## Aufgaben
1 – Fasse den Absatz im Textauszug, der mit „Die rote Arbeitnehmervertretung“ beginnt, als Stichpunktliste zusammen und behalte dabei seine wesentlichen Fakten bei.
2 – Wer führt laut Textauszug vorerst die Geschäfte in der Büroleitung?
3 – Gib den Wortlaut des Textauszugs zwischen „Die rote Arbeitnehmervertretung“ und „ihrem Einfluss beschnitten.“, beide eingeschlossen, unverändert wieder.

## Textauszug
►

Damit kommt es jetzt zu der mit einiger Spannung erwarteten Frage, wie das Sozialministerium als Aufsichtsbehörde auf die Entscheidung des Verwaltungsgerichtshofs reagieren wird. Der Posten des im Frühsommer 2019 unter diesen inzwischen vom Höchstgericht als rechtswidrig eingestuften Umständen eingesetzten Martin Brunninger musste neu ausgeschrieben werden. Brunninger ist wegen des Verdachts von Dienstrechtsverletzungen suspendiert worden, er hat seinerseits selbst gekündigt. Vorerst führt sein Stellvertreter Alexander Burz in der Büroleitung die Geschäfte, obwohl auch seine Bestellung unter den vom Höchstgericht als rechtswidrig angeprangerten Voraussetzungen erfolgt ist.
Die rote Arbeitnehmervertretung sah mit dem Erkenntnis des Verwaltungsgerichtshofs drei Jahre nach der Neubestellung der Posten ihre Kritik an der Sozialversicherungsreform und an den Postenvergaben bestätigt. Die ÖVP-FPÖ-Regierung hat 2018 die Zusammenlegung von 21 auf fünf Sozialversicherungsträger trotz heftiger Proteste von SPÖ und Gewerkschaftsbund durchgezogen. Vor allem wurden dabei die SPÖ-Arbeitnehmervertreter in den damaligen neun Gebietskrankenkassen, die ab 2020 zur Österreichischen Gesundheitskasse fusioniert wurden, in ihrem Einfluss beschnitten.
Krankenfürsorgeanstalten nicht angetastet
Auffallend war außerdem, dass die neben den fünf Sozialversicherungsanstalten weiter bestehenden mehr als ein Dutzend sogenannten Krankenfürsorgeanstalten (KFA) mit teils besonders günstigen Sonderrechten etwa für Wiener Gemeindebeamte, aber auch für Landes- und Gemeindebedienstete in Oberösterreich, überhaupt nicht angetastet wurden. Inzwischen hat der Rechnungshof in einem Rohbericht außerdem festgestellt, dass die von Türkis-Blau unter Ex-Bundeskanzler Sebastian Kurz und Ex-Vizekanzler Heinz-Christian Strache den Versicherten versprochene "Patientenmilliarde" als Folge der Zusammenlegung in keiner Weise lukriert werden konnte und es bisher sogar Mehrkosten gibt.

◄

## Datenteil
►

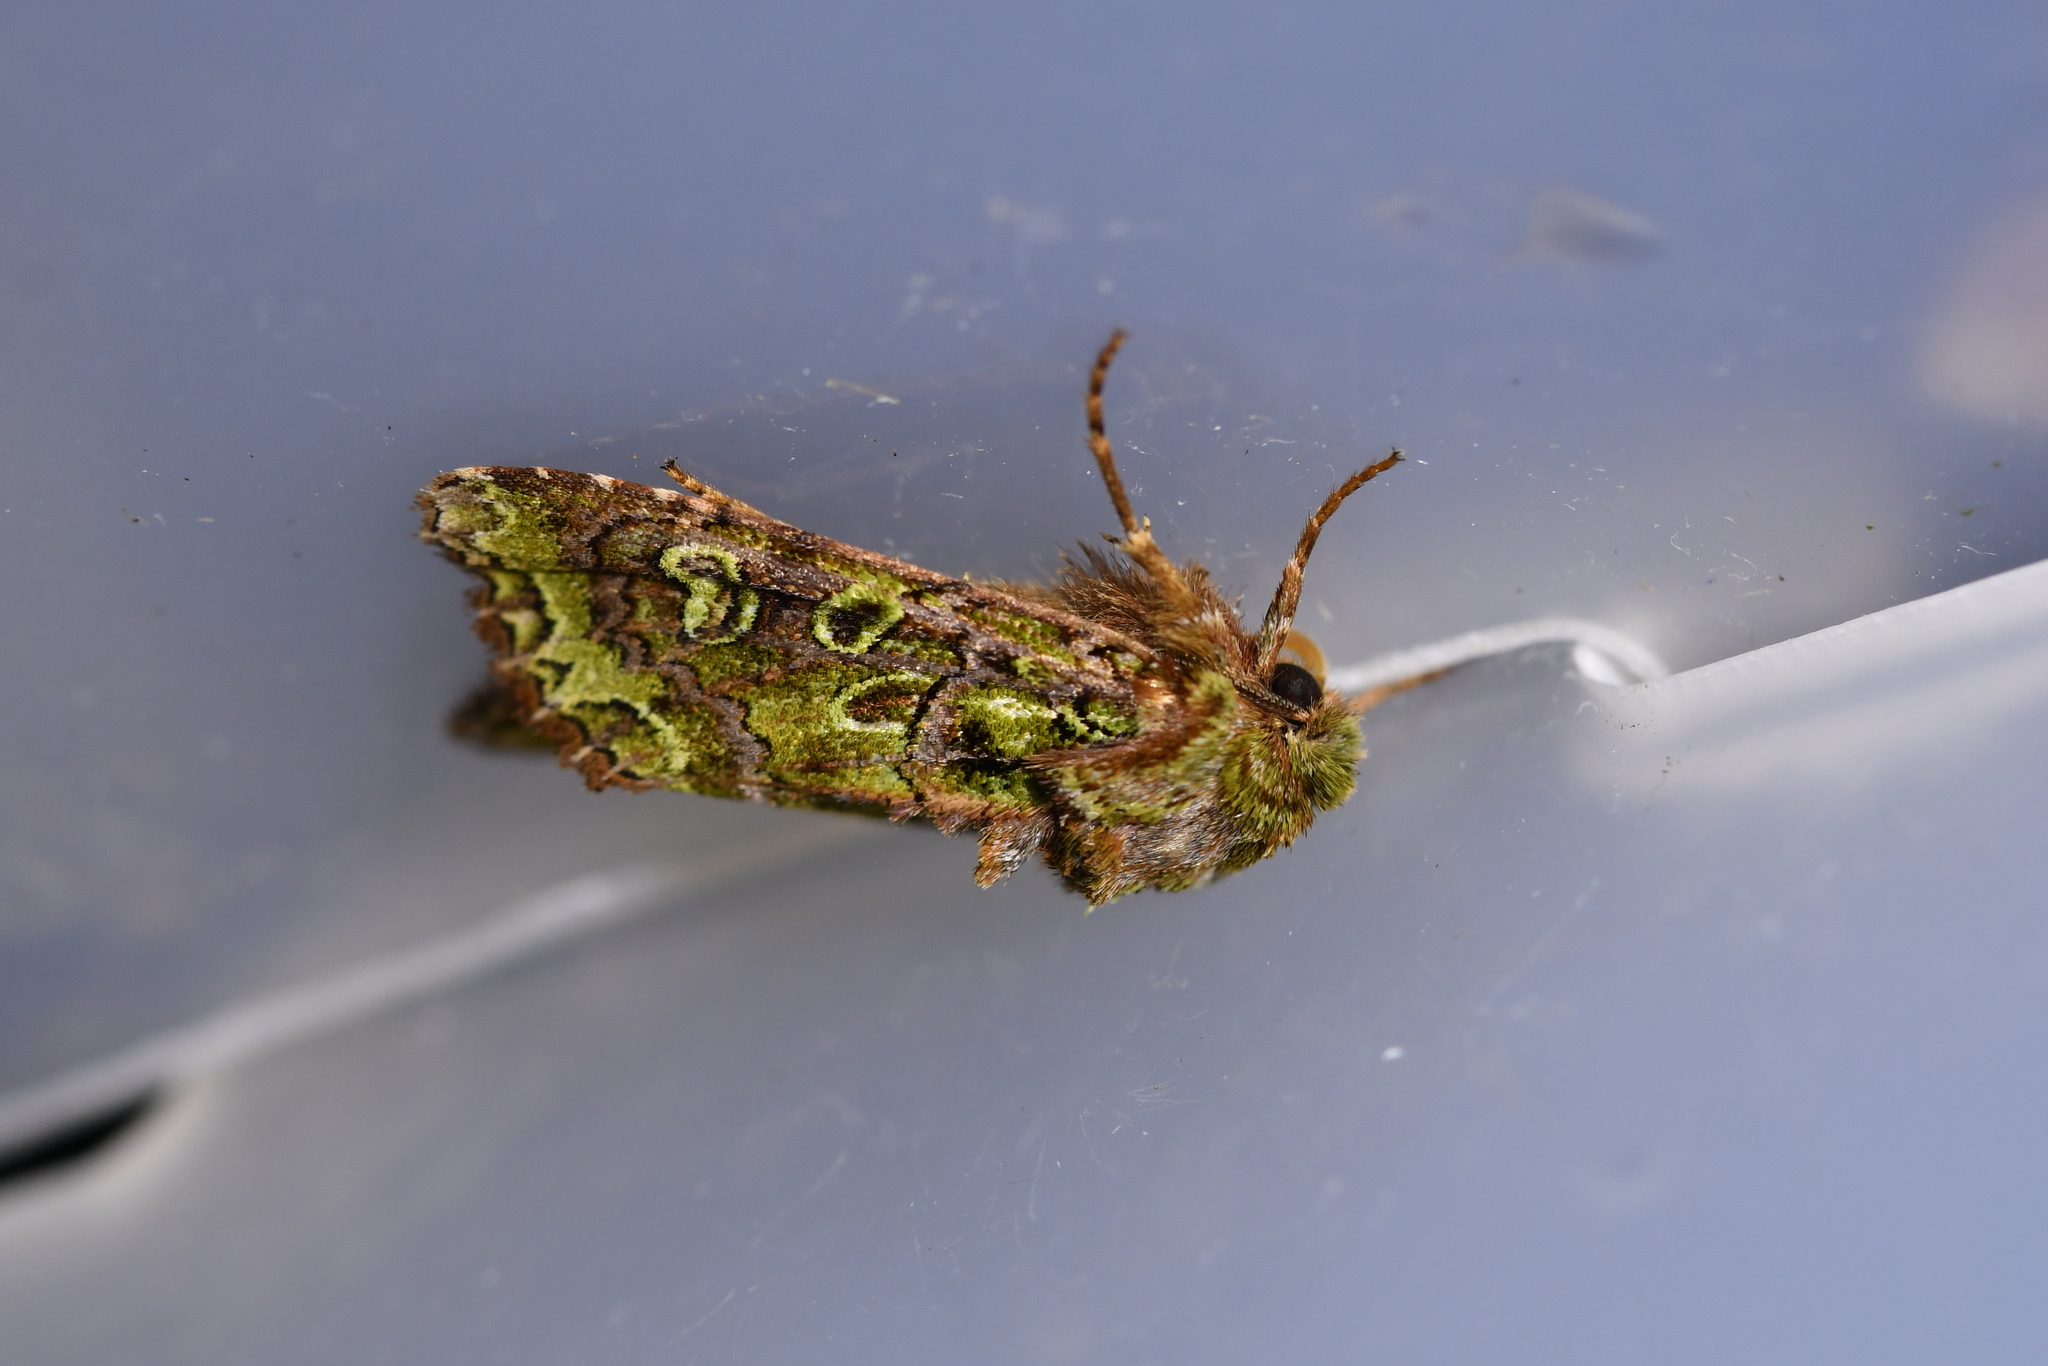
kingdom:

◄
►

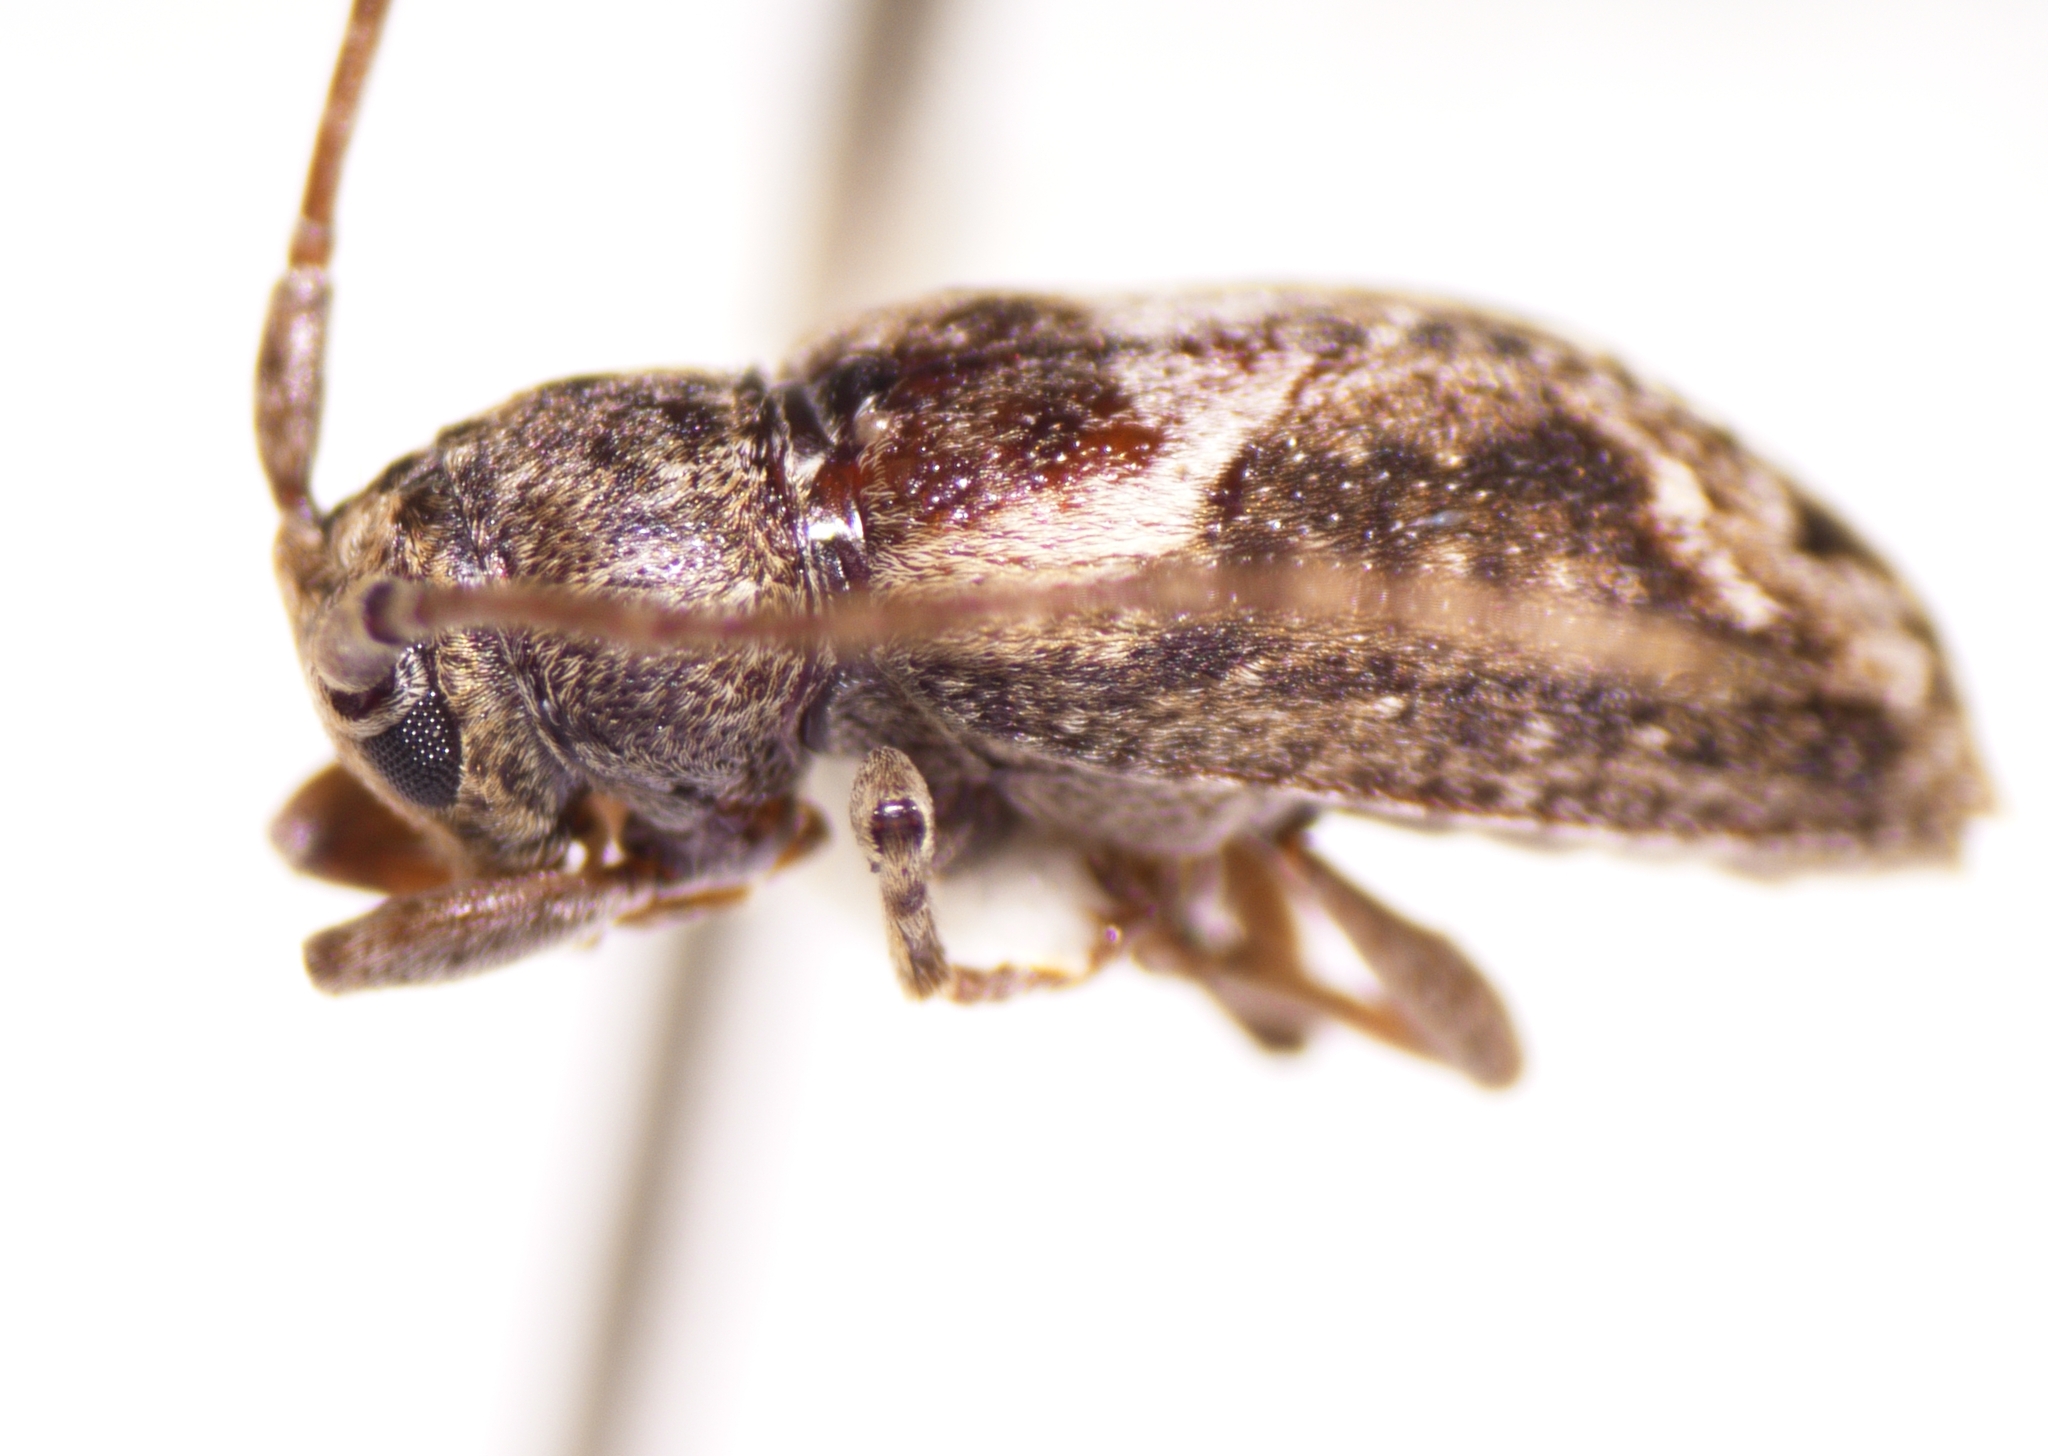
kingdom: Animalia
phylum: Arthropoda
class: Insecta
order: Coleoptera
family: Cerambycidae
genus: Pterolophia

◄
►

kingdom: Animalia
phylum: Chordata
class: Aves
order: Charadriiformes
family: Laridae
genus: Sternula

◄

## Erwartete Ergebnisse
1 –
- Die rote Arbeitnehmervertretung sah durch das Erkenntnis des Verwaltungsgerichtshofs ihre Kritik an der Sozialversicherungsreform und an den Postenvergaben bestätigt, drei Jahre nach der Neubestellung der Posten.
- Die ÖVP-FPÖ-Regierung legte 2018 die Sozialversicherungsträger von 21 auf fünf zusammen, trotz heftiger Proteste von SPÖ und Gewerkschaftsbund.
- Vor allem wurde der Einfluss der SPÖ-Arbeitnehmervertreter in den damaligen neun Gebietskrankenkassen beschnitten.
- Diese Gebietskrankenkassen wurden ab 2020 zur Österreichischen Gesundheitskasse fusioniert.

2 – Alexander Burz, der Stellvertreter von Martin Brunninger.

3 –
Die rote Arbeitnehmervertretung sah mit dem Erkenntnis des Verwaltungsgerichtshofs drei Jahre nach der Neubestellung der Posten ihre Kritik an der Sozialversicherungsreform und an den Postenvergaben bestätigt. Die ÖVP-FPÖ-Regierung hat 2018 die Zusammenlegung von 21 auf fünf Sozialversicherungsträger trotz heftiger Proteste von SPÖ und Gewerkschaftsbund durchgezogen. Vor allem wurden dabei die SPÖ-Arbeitnehmervertreter in den damaligen neun Gebietskrankenkassen, die ab 2020 zur Österreichischen Gesundheitskasse fusioniert wurden, in ihrem Einfluss beschnitten.